Heparin bolus administration

Nurses Medications

Updated:   Published

When giving a Heparin bolus, and the vial is 10,000 units/10mL (1000units/mL concentration), and the bolus is to be for 4000units, would you not draw 4mL into a syringe and give it IVP? (This is the bolus that precedes an infusion with a bag that is of a 100unit/mL concentration.)

My preceptor told me that I was supposed to use a tuberculin/Heparin syringe and draw up 4 "units" and inject it subQ for the bolus.

???

Specializes in Med/Surg, Academics.
This is someone on a heparin drip, right? I too give the bolus right from the pump; the pumps we use have a bolus mode. Actually the vials of heparin that we do use for sub q say on them "Not for IV administration."

If you are talking about the 5000 u per ml single dose vials that are orange, the vial says it can be IV or SQ, but in big letters it says, "not for hep lock." Hep locks should be the 10 units per ml concentration, usually in pre filled syringes that are blue. The 100 u per ml are yellow, which can be used to de-access a port.

I give boluses IVP usually, as do most nurses on my unit. I'm on a rehab unit though and we do not commonly have pt's already on heparin drips though and don't even usually have piggybacks, just a primary. A bolus means through an IV... how is she getting subq from that??

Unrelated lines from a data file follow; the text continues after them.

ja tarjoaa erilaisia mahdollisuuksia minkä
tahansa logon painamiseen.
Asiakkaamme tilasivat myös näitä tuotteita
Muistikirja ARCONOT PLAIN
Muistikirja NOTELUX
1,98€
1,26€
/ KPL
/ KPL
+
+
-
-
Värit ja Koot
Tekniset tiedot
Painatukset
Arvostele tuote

I am interested in what medications you are blousing from the infusion bag, ie. insulin, heparin, Cardizem. thanks in advance.

An IV bolus of heparin has a very different onset and action than a SQ injection.

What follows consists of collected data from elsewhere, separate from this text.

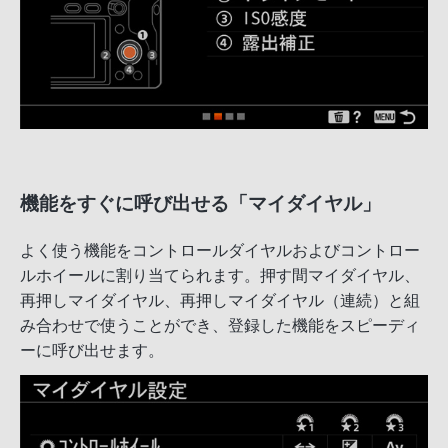
機能をすぐに呼び出せる「マイダイヤル」
よく使う機能をコントロールダイヤルおよびコントロー
ルホイールに割り当てられます。押す間マイダイヤル、
再押しマイダイヤル、再押しマイダイヤル（連続）と組
み合わせで使うことができ、登録した機能をスピーディ
ーに呼び出せます。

Your preceptor needs an inservice.

draw up 4ml and give via IV. SQ is not considered a bolus dose. at least not where i come from. as a vascular lab circulator that's one drug i give 99.9% of cases i do. your preceptor needs a preceptor. also i never bolus from the bag unless i'm bolusing IV fluid.

Never heard of giving a heparin bolus sq....The policy where I worked was to give the heparin bolus iv push and then follow protocol as to when to draw ptt labs and change heparin drip rates ....

I know this is old and the OP has moved on from this topic most likely!

But I just wanted to add that I'd be concerned that the preceptor isn't abiding by the rights of med. administration, one of which is "right route". From the info given, nowhere does the order say heparin bolus "SQ". So lacking the specific instruction to be given that way the boluses would be IV as it is paired with the drip order.

Just a few moments thinking this through should have become clear, and if not, there should have been verification from the ordering provider or a call to pharmacy.

When giving a Heparin bolus, and the vial is 10,000 units/10mL (1000units/mL concentration), and the bolus is to be for 4000units, would you not draw 4mL into a syringe and give it IVP? (This is the bolus that precedes an infusion with a bag that is of a 100unit/mL concentration.)

My preceptor told me that I was supposed to use a tuberculin/Heparin syringe and draw up 4 "units" and inject it subQ for the bolus.

???

Where I work, a heparin bolus is always IV and not subQ. The order will even state it clearly.
On 10/8/2018 at 9:18 AM, mtmkjr said:

I know this is old and the OP has moved on from this topic most likely!

But I just wanted to add that I'd be concerned that the preceptor isn't abiding by the rights of med. administration, one of which is "right route". From the info given, nowhere does the order say heparin bolus "SQ". So lacking the specific instruction to be given that way the boluses would be IV as it is paired with the drip order.

Just a few moments thinking this through should have become clear, and if not, there should have been verification from the ordering provider or a call to pharmacy.

This is old, but I've just gotten back on here. 

It was clear. That was kind of my point. But, I was a brand new nurse with a bully for a preceptor who no one wanted to go up against. There were 3 other nurses in the nurses station that listened to that conversation; none of them intercede. Nine of them corrected her. None of them pulled me aside to tell me she was wrong, or explain the proper way to do it. It was also on night shift, and I wasn't about to call a physician in the middle of the night, as a new nurse, and tell him what ridiculous BS my preceptor was telling me to do. She repeatedly set me up for failure. And while something "should" have been clear and all the other "should haves" you mentioned, consider where I, the OP, was coming from and the position I was in. If I felt it was okay (I.e., SAFE), to question what she was telling me, I wouldn't have posted here and come here to ask for advice.